Un acteur malveillant a réussi à détourner 3 milliards de tokens DRB depuis un portefeuille vérifié lié à Grok, l'assistant IA de xAI, en utilisant simplement un message en Morse publié sur X. Selon le rapport de Bankrbot, publié le 4 mai, les fonds ont été transférés sur la blockchain Base vers un portefeuille non autorisé.

Contrairement aux attaques classiques, le pirate n'a jamais eu besoin d'accéder aux clés privées du portefeuille. L'opération repose sur une faille dans la chaîne de traitement des commandes : Grok a décodé le message en Morse, interprété l'instruction comme une demande légitime, puis a ordonné à Bankrbot d'exécuter le transfert.

Le mécanisme de l'attaque

Les investigations de CryptoSlate révèlent que l'attaque s'est déroulée en quatre étapes :

  • Étape 1 : Identification d'un NFT de membre – L'attaquant a repéré un NFT de membre du Club Bankrbot dans un portefeuille associé à Grok. Ce NFT aurait étendu les privilèges de transfert du portefeuille au sein de l'écosystème Bankrbot.
  • Étape 2 : Publication d'un message en Morse – Un post sur X contenant un code Morse a été publié, avec une instruction cachée pour Grok.
  • Étape 3 : Décodage et exécution – Grok a interprété le message comme une commande valide, taguant @bankrbot et demandant le transfert des tokens. Bankrbot, traitant cette sortie comme une instruction exécutable, a validé l'opération.
  • Étape 4 : Transfert des fonds – Les 3 milliards de DRB ont été envoyés vers le portefeuille de l'attaquant, depuis le portefeuille officiel de Grok.
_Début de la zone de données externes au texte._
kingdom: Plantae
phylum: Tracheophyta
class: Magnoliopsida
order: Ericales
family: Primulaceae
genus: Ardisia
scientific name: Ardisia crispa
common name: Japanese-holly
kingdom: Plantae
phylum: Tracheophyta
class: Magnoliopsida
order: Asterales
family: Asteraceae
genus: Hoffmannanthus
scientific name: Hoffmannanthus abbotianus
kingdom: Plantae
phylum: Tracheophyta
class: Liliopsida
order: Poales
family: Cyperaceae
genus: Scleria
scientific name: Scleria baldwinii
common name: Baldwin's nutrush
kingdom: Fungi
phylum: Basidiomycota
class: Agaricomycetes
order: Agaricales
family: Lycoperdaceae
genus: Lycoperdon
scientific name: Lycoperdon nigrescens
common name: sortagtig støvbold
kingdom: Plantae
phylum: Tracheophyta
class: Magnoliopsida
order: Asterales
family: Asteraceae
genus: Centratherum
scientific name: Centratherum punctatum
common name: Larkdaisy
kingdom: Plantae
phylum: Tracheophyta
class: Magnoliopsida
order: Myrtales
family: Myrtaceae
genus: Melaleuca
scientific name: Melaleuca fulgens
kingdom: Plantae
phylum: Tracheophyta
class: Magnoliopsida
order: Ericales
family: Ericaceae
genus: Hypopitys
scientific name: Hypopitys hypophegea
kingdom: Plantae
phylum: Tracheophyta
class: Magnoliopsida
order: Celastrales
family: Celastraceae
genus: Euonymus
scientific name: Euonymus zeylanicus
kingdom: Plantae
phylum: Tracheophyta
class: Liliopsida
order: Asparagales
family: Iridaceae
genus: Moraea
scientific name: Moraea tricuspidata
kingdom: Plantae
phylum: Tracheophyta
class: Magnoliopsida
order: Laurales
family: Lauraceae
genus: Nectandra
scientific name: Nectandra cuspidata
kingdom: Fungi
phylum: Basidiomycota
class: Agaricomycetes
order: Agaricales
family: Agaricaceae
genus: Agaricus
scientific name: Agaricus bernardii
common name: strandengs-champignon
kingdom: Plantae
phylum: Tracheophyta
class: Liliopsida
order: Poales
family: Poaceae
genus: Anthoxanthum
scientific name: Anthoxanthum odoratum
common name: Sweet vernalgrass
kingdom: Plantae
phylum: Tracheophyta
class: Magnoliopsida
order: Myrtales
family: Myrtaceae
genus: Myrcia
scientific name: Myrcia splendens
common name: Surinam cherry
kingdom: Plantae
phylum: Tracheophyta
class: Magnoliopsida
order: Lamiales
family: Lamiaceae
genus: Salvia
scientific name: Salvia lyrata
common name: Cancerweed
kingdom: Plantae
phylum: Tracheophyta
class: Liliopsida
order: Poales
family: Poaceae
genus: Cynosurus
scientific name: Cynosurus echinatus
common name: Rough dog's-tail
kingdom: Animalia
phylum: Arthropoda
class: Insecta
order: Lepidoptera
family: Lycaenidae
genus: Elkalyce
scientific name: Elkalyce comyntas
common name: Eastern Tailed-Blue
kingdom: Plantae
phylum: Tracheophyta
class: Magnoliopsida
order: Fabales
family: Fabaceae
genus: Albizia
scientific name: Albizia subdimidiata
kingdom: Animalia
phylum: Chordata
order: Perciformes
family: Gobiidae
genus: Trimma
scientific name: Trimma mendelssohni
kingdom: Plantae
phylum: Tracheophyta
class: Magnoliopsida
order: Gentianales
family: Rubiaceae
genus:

Cette faille illustre un risque émergent : l'autorité des agents IA dans les transactions financières. Lorsqu'un système traite la sortie d'un modèle comme une instruction valide, une simple publication publique peut devenir une autorisation de dépense.

Conséquences et récupération partielle

Au moment du transfert, les 3 milliards de DRB valaient entre 155 000 et 200 000 dollars. Grâce à une coordination post-incident, 80 % des fonds ont été récupérés, selon le développeur de Bankrbot, 0xDeployer. Les 20 % restants font l'objet de discussions avec la communauté DRB, certains tokens étant conservés comme « prime informelle » pour signaler la faille.

Cette récupération partielle souligne une limite majeure : la sécurité dépend davantage de la coordination post-transaction que de protections préventives. Les mécanismes de limitation des dégâts, comme les plafonds de dépenses ou les validations multi-signatures, n'ont pas été appliqués dans ce cas.

Risques pour l'écosystème crypto

Cet incident transforme un débat théorique sur la sécurité des agents IA en un problème concret de contrôle des portefeuilles. Plusieurs couches d'attaque sont désormais identifiables :

  • Permissions des portefeuilles – Qui contrôle les autorisations de transfert ?
  • Parsers et interpréteurs – Comment les systèmes traduisent-ils les commandes en actions ?
  • Déclencheurs sociaux – Une publication publique peut-elle devenir une instruction ?
  • Politiques d'exécution – Quelles limites sont appliquées aux transactions automatisées ?

Pour les investisseurs crypto, cette attaque rappelle que les agents IA autonomes introduisent de nouveaux vecteurs de risque. Une sortie de modèle mal interprétée ou une commande publique peut suffire à déclencher un transfert non autorisé.

Le rôle de Bankrbot et des portefeuilles X

Selon 0xDeployer, Bankrbot crée automatiquement un portefeuille X pour chaque compte interagissant avec sa plateforme, y compris Grok. Contrairement aux idées reçues, ce portefeuille est contrôlé par le détenteur du compte X, et non par Bankrbot ou xAI. Cette configuration a pu faciliter l'attaque en permettant à l'attaquant de manipuler les autorisations via le NFT de membre.

« Une sortie de modèle traitée comme une instruction valide peut transformer une publication publique en autorisation de dépense. »

Perspectives pour l'avenir

Alors que les agents IA gagnent en autonomie, la question de leur intégration sécurisée dans les systèmes financiers devient cruciale. Les plateformes devront renforcer :

  • Les contrôles d'accès – Limiter les permissions par défaut et exiger des validations multi-signatures.
  • Les mécanismes de détection – Identifier les commandes ambiguës ou les schémas suspects en temps réel.
  • La transparence – Documenter clairement les responsabilités des portefeuilles associés aux comptes publics.

Cet incident servira-t-il de leçon pour éviter de futures attaques similaires ? La réponse dépendra de la capacité des acteurs du secteur à anticiper ces nouveaux risques avant qu'ils ne se concrétisent.